The silver mullet also would be designated as a restricted species, and it would be closed to commercial harvesting during weekends from July 1 through Jan. 31, statewide. 

The same recreational bag limits as the black mullet would apply to the silver mullet. 

Schlesinger said the only difference in the rules would be a commercial harvest closure of silver mullet on the Atlantic coast during February each year. 

"This closure, combined with the commercial weekend closure, could reduce commercial harvest by as much as 17 percent," Schlesinger added. 

The silver, or white mullet, is difficult to distinguish from the black mullet, especially when they are similar in size. Usually, the silver mullet is lighter in color and with less vivid stripes. The edge of the tail of the silver mullet is edged in black, appearing as a black "V," while the tail of the black mullet is dark overall. 


A final public hearing on the mullet rule also will be scheduled at the FWC's May 28 to 30 Kissimmee meeting. 


What's your take on this      


T<---->---<>Lines
Kozlow


----------



## flistell (Jan 15, 2003)

I only eat fresh fish-catch/clean/eat, usually within a few hours of catching them they are in the pan.Would like to see a 2 fish limit, pretty much what a twosome would eat for dinner.Not sure how this would matter compared to the netting operations where many are killed in the process. I also throw ANY fish back that I lip hook, only keep eye/thru the skull catches that probably wont make it any way.


----------



## bigshark88 (Feb 13, 2003)

Guys- Here is my ‘take’ on this plan. I need more information… 

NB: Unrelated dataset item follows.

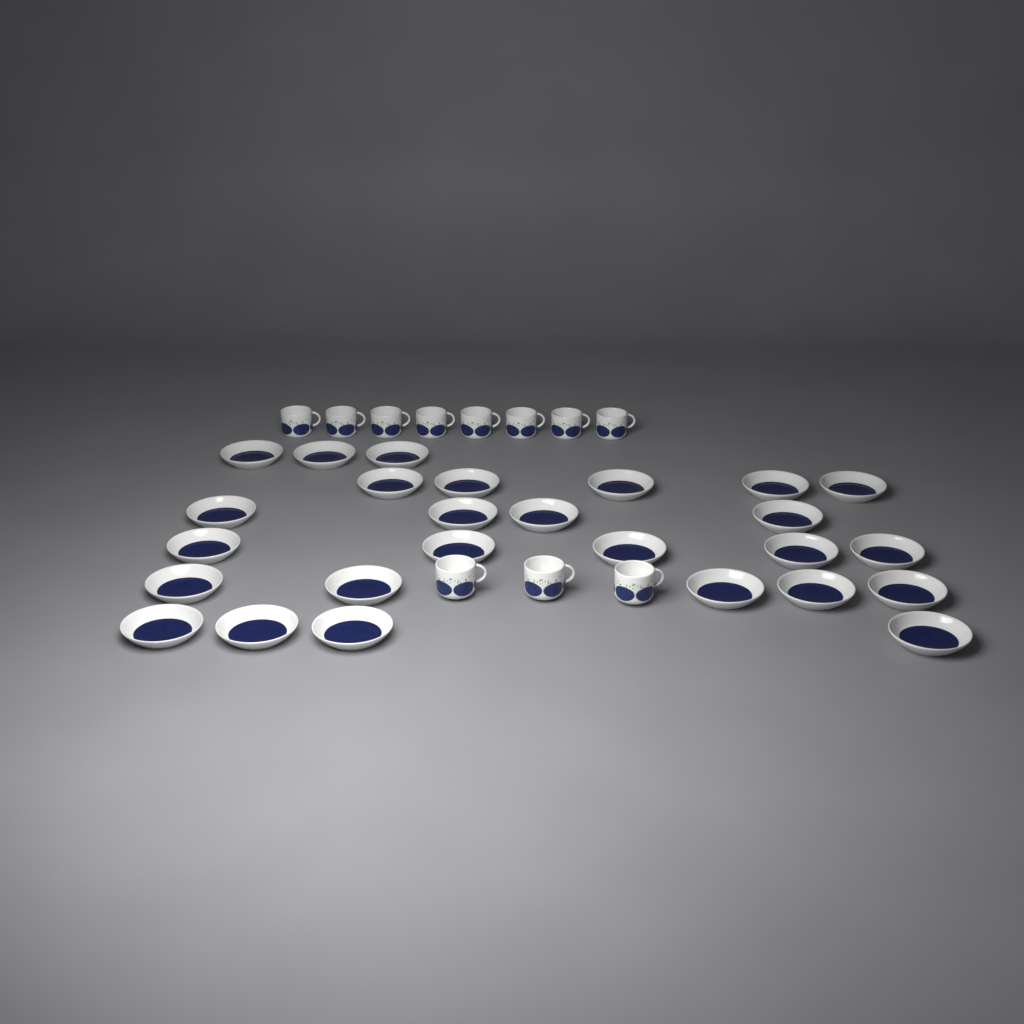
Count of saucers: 26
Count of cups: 11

What I want to know is how many Pompano the scientists think were taken in a given (recent) year. Let’s assume for my post that the number is 10,000,000 (ten million). 

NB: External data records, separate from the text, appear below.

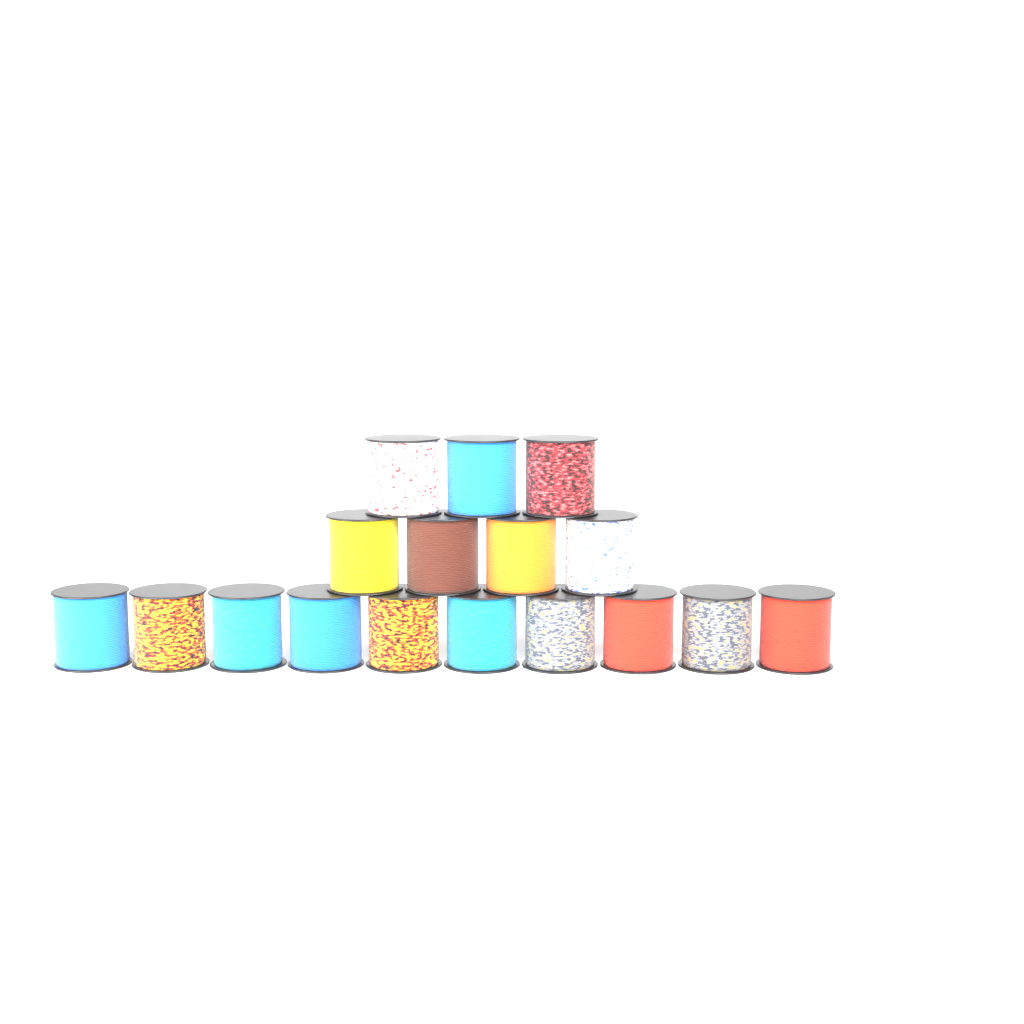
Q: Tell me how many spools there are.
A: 17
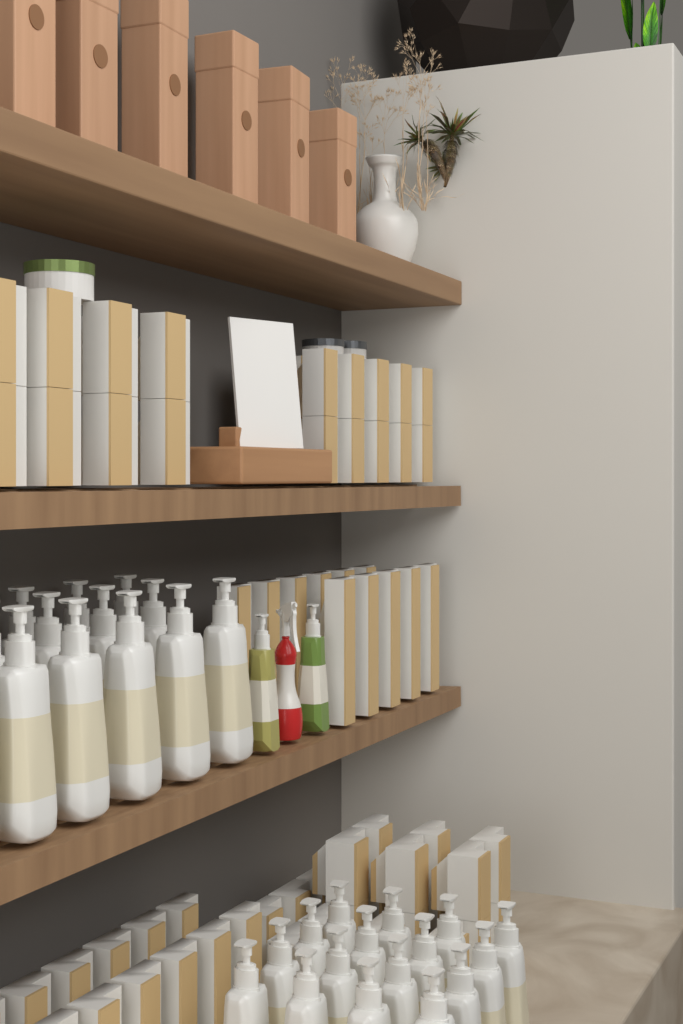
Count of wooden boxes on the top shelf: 6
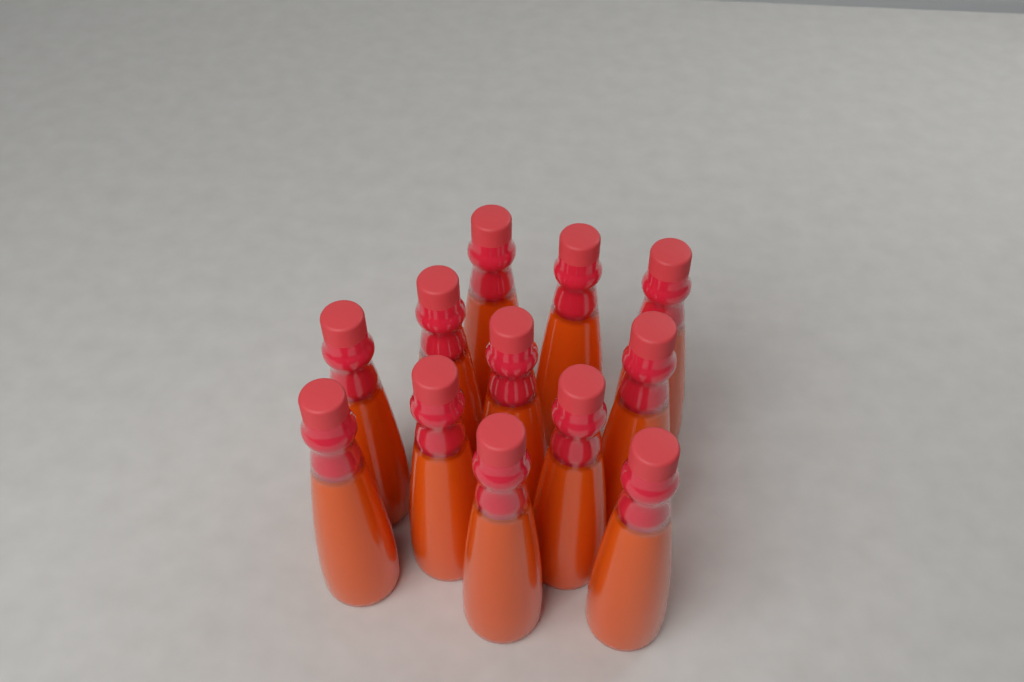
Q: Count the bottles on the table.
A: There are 12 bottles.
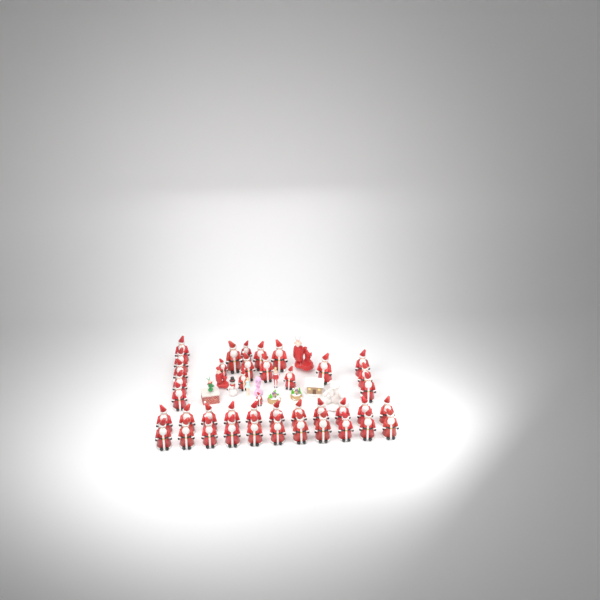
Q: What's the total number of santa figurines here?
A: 41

Then I can deal with the percentages (using the 10 million number) recreational guys take six million, commercials take four million. Quote- "Today, recreational fishermen catch more than 60 percent of pompano in Florida." 

So the guys from the state want to cut annual pompano taking by one million. Quote- “State scientists want to reduce harvests by about 10 percent.” 

Now assuming that I agree with the state and think these fish are over-fished (I have no reason to doubt it), I want to be sure that each side is taking 10% fewer fish. 

In other words recreational guys have to take (10% of 6 million) 600,000 fewer fish, then the regs should be changed around so that the commercial fishermen have to take (10% of 4 million) 400,000 fewer fish as well. 

It looks to me like they are going to cut the recreational trip limit in half and only reduce the commercial trip limit regs by 33 percent. 

Quote- “The FWC also wants to reduce the commercial trip limit in state waters from 250 pompano to 175 fish, and apply this limit to federal waters as well. This would result in a 7 percent reduction in the annual commercial harvest.” 

I just don’t agree with a 7% reduction in commercial fishing when we want a 10% overall reduction. It just shows that that other 3% unaccounted for in the commercial reduction will be laid on my head with a 50% reduction in my trip limit. 

But I can’t get all that worked up, I will never take 10 pompano home anyway. I can’t eat 10 fish so forget it. Its like Spanish Mackerel, who the heck needs 15 of those things anyway? Just don’t tell me that you want to cut harvest by 10% and then impose regulations on commercials cutting them 7%. It leaves unanswered a major point: how much of the total reduction will recreational guys be bearing with the smaller bag limit? If its out of proportion with the part of the harvest for which netters account, then I disagree.


----------